All the animations used pre-existing graphics, most of which seemed fairly commonplace at that time. I have no idea who created the original graphics. Many of them came from a site called “Icon Browser” (that’s why I used the phrase “Animated Icon Browser”). […] It was an influential site at the time – people everywhere used their icons. Maybe you can find it somewhere.
My goal at that time was just to advertise the possibility of animation. It’s hard to imagine now, but when Netscape 1.1 came out everybody was excited about the possibility of using font colors other than black and link colors other than blue. When Netscape 2.0 came out, it was mind-blowing, by comparison, that images could actually animate.
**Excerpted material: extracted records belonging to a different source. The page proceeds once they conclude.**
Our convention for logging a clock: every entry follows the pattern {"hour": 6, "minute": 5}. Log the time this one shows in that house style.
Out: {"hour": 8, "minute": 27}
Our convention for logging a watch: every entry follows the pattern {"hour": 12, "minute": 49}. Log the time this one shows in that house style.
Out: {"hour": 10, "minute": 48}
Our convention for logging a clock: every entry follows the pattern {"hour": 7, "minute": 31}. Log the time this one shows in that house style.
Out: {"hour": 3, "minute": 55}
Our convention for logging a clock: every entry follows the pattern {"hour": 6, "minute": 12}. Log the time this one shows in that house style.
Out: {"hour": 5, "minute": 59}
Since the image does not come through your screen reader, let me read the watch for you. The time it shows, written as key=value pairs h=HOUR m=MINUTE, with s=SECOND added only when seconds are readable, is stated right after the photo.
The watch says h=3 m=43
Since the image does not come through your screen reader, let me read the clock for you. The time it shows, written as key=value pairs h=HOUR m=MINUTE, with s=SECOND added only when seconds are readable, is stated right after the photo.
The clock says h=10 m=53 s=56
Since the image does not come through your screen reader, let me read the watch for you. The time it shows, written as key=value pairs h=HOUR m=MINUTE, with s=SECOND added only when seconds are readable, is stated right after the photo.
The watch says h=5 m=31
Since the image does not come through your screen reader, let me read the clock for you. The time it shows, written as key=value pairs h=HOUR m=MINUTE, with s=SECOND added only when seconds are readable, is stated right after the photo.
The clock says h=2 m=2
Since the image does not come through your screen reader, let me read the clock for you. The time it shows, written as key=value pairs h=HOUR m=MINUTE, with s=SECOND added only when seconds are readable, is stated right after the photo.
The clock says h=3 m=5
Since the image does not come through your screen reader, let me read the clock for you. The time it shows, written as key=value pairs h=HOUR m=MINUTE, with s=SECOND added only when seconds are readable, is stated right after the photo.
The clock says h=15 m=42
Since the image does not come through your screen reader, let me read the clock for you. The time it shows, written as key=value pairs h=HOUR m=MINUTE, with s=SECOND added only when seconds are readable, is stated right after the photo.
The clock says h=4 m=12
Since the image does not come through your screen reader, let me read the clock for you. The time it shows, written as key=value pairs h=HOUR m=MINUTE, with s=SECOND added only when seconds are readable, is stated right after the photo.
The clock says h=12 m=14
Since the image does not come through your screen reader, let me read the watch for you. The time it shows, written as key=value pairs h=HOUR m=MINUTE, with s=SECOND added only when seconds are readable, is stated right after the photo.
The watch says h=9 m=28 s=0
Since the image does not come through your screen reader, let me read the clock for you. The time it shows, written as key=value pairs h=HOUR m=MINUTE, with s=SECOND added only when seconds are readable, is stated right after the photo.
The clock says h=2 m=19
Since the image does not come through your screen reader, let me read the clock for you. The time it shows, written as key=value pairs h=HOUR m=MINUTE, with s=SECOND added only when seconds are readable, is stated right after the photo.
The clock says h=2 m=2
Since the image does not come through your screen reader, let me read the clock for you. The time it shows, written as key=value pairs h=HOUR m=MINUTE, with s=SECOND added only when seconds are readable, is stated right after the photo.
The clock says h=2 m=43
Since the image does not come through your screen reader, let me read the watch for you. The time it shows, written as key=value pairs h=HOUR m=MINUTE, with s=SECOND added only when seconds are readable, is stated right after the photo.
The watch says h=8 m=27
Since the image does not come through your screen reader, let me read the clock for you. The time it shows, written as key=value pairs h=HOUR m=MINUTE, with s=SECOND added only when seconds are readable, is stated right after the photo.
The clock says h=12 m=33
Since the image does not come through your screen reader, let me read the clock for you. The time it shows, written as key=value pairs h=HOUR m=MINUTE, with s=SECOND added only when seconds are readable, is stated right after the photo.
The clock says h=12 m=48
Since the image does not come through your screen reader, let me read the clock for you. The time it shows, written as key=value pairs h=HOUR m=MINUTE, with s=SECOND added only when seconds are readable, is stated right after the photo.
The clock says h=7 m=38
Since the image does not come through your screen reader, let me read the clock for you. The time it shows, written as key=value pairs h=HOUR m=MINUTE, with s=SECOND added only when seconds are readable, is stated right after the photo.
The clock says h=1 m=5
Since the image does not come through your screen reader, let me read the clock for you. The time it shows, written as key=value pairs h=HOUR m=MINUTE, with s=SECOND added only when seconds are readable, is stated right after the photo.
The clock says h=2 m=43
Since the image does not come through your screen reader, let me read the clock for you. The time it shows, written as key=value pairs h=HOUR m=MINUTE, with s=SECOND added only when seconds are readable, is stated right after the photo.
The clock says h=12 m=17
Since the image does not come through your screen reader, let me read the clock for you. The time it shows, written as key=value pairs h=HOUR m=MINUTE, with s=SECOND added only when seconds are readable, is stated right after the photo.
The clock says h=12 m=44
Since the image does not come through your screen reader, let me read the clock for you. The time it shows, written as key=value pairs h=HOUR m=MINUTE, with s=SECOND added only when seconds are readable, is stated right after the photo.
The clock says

I spent many hours in Photoshop, modifying popular icons frame by frame, trying to keep file sizes under 3K. That’s the most absurd thing now, but it really seemed necessary then.
Of course I looked for the Icon Browser site. Believe it or not, it is still here http://www.ibiblio.org/gio/iconbrowser/. Put online in February 1994 and last updated in 1998. 7296 icons for all possible themes and interactions.
Look, the third pic in the 4th row it is the one Steve Kangas used for his crying icon .
The Icon Browser collection is huge and eclectic. You don’t even have to ask if the graphics are original or found. But i contacted their author Gioacchino La Vecchia , early web adopter and founder of the Italian W3C . He confirmed, that all the 7296 GIFs were collected by him, not created. He saw himself as a search engine, as an aggregator:
Icons crawling was manual. Download or extraction adapted case by case […] at that time was not easy to find icons for web sites or applications.
No image search was available (like it is today with Google). So IconBrowser was a primary resource for web and apps developers.
The early web was very eclectic, because web pages were constructed using elements copied from other sites and different collections, from desktop icon collections published on cover CDs, sample files included with graphics or animation software packages, or files that have been popular before the WWW, on BBSes or the UseNet.1 And, I think now, that Steve’s and Gio’s collection’s were influential because you could find there all kinds of stuff. And I think now that being eclectic by themselves they were advocating and pushing this style.
The next pic is a screen shot from a typical homogeneous clip art collection to be found on CDs attached to web design manuals of that time. Its good that early users did more surfing than reading.